First of all, I doubt it will work very well. Stories are not data points. You might be able to categorize some data on the stories such as genre, word count, number of readers on the site, etc, but there are limits to what you can plug into your algorithm. We have all been scrolling on Netflix late at night and never clicked on the “recommended” titles that Netflix is pushing on us. Why? Because we understand that Ten Things I Hate About You and Insatiable aren’t the same thing. They might both be labelled “teen-movie” “romantic” and they might both have gotten a lot of views on the platform, but I don’t think any human content curator would say they’re the equivalent of each other.
An algorithm has no eye for the quality of a piece of writing. It can see how hits it gets, but as we know, the most popular story isn’t always the best written. And also, great stories don’t always have mass market appeal.

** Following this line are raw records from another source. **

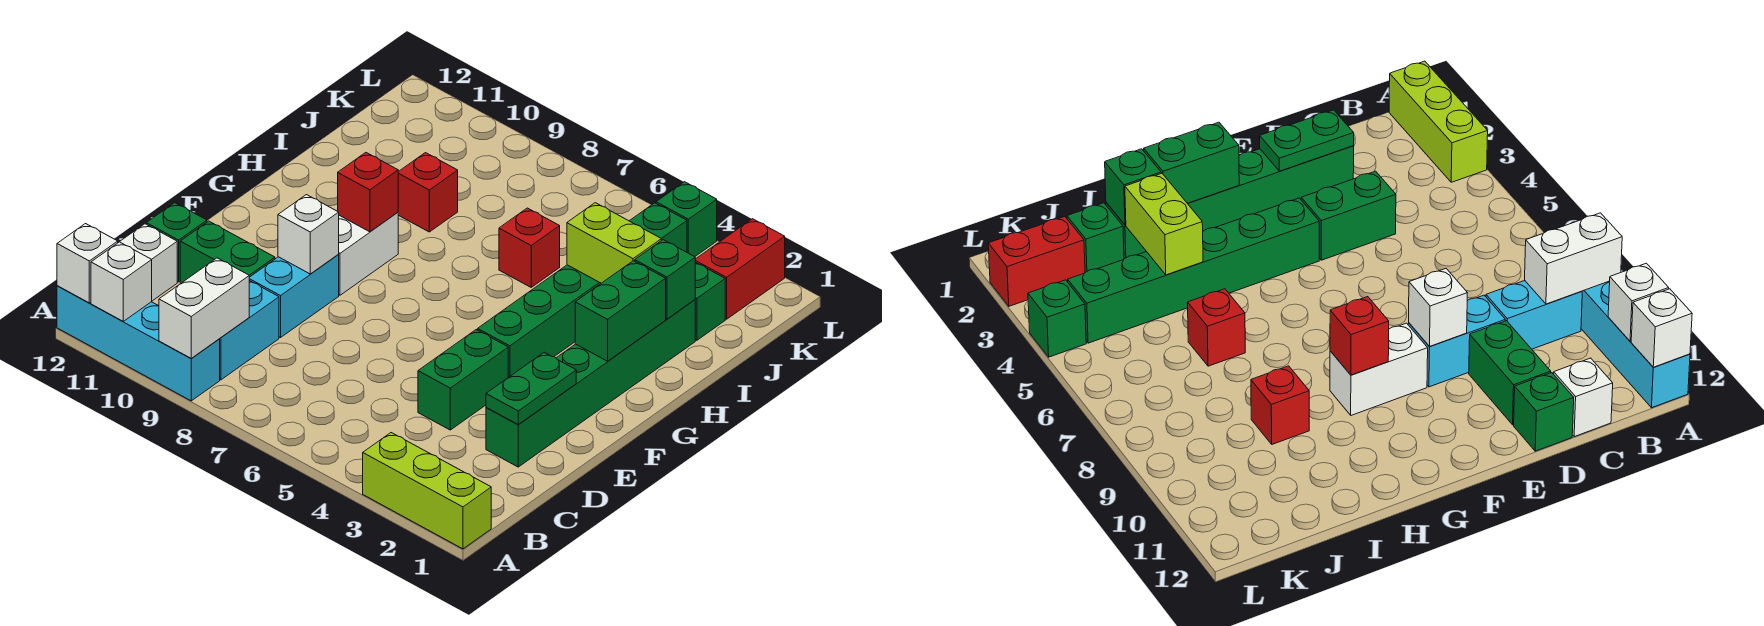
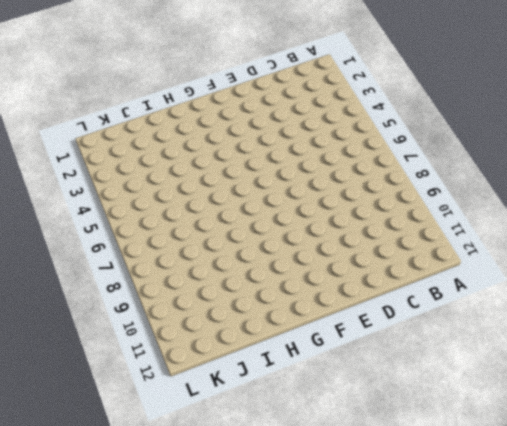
none -> lime 1x3 brick [363,433,491,549]
none -> cyan 1x4 brick [57,286,220,401]
none -> cyan 1x2 brick [220,281,279,380]

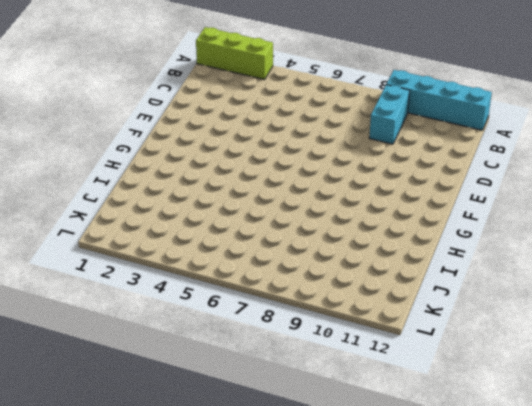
none -> white 1x1 brick [120,224,177,301]
none -> green 1x6 brick [486,300,695,467]
none -> green 1x2 brick [418,330,508,430]

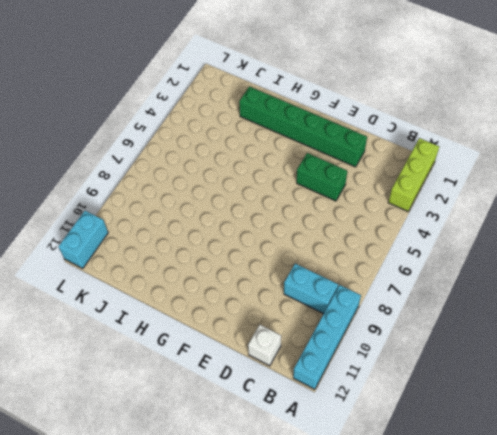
cyan 1x2 brick [58,211,108,268] -> cyan 1x2 brick turned to [249,254,339,338]
none -> green 1x2 brick [180,221,275,283]
none -> green 1x1 brick [146,203,207,282]
none -> green 1x6 brick [478,203,687,377]

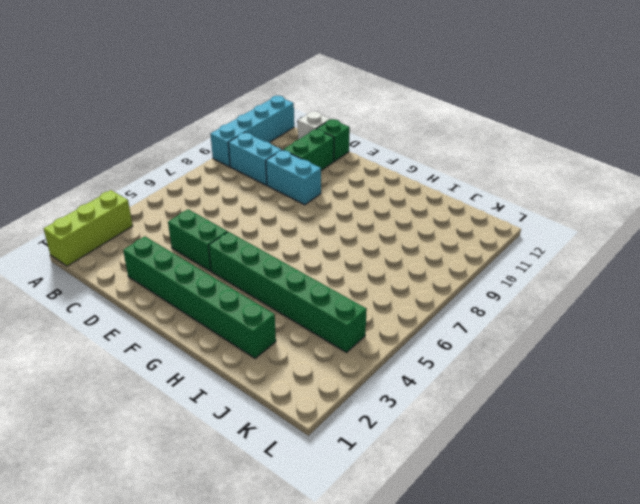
none -> white 1x2 brick [339,212,398,295]
none -> red 1x1 brick [499,208,560,287]
none -> red 1x1 brick [398,153,458,232]

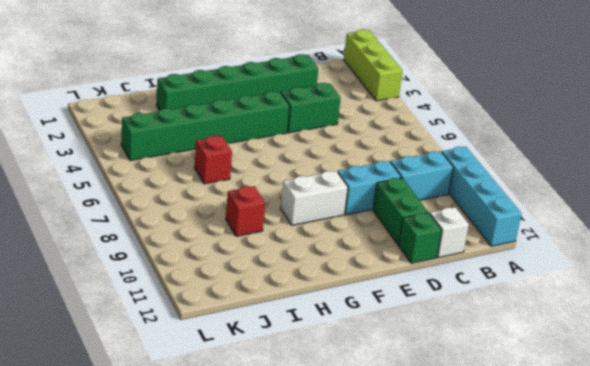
none -> green 1x1 brick [695,262,725,340]
none -> red 1x2 brick [695,219,785,319]
none -> green 1x1 brick [656,182,717,257]

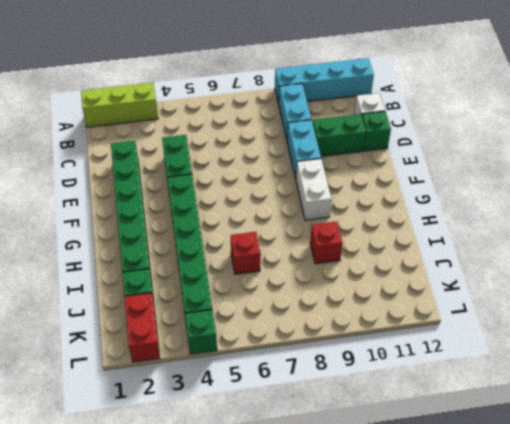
none -> white 1x2 brick [159,258,249,358]
none -> white 1x1 brick [91,242,152,321]
none -> white 1x1 brick [57,224,118,303]

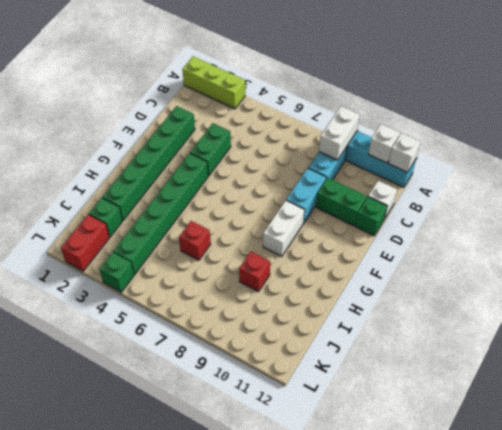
none -> green 1x2 plate [486,352,576,425]
none -> white 1x1 brick [278,195,339,274]
none -> green 1x2 brick [575,261,666,361]

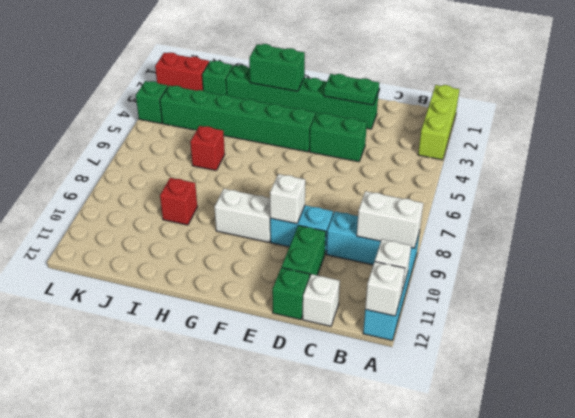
none -> red 1x1 brick [338,153,398,232]
none -> green 1x1 brick [635,240,695,319]
none -> lime 1x2 brick [567,203,661,283]

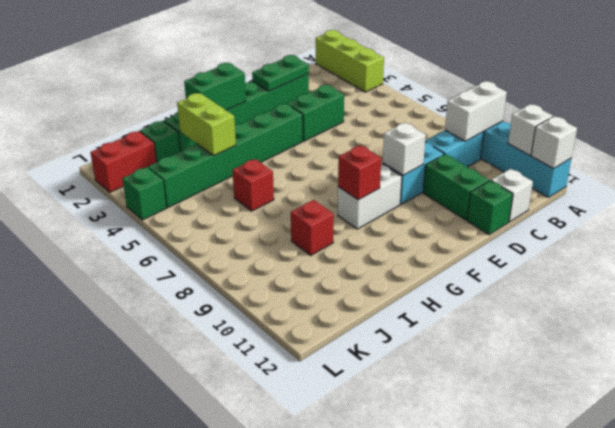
none -> green 1x1 brick [635,240,695,319]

As far as the diversity issue they bring up, I agree with the fact that there is a diversity issue in publishing. According to the 2017 Publishers Weekly Industry Salary Survey, 86% of 664 respondents were white. That is a huge issue and types of stories getting published reflects this.
However, the answer to the diversity problem is not to get rid of a human editorial eye for most of the process. It is not to replace it with an algorithm. Because we must beg the question, who is programing that algorithm? A computer does not get a pass for being objective. Also if those algorithms are using past data, they could be passing on the very mistakes of individuals and readers that they claim this technology will circumvent.
The answer, instead, is to hire people of color to do that work. It is to amplify the voices of the editors, writers, publishers of color that are already doing that work. Put money into their imprints and their books. It’s not rocket science and it’s not an algorithm!
There is no way this algorithm can “take the guesswork” out of publishing. That is simply impossible. Books are art no matter how you slice it. Readers are not predictable data points and the book publishing world is changing faster than ever.
Moreover, as Laura Zats put it in her podcast, Print Run, “Guessing is the best part” and as Eric Hanes elaborated, “[guessing] is the most artistically meaningful part.”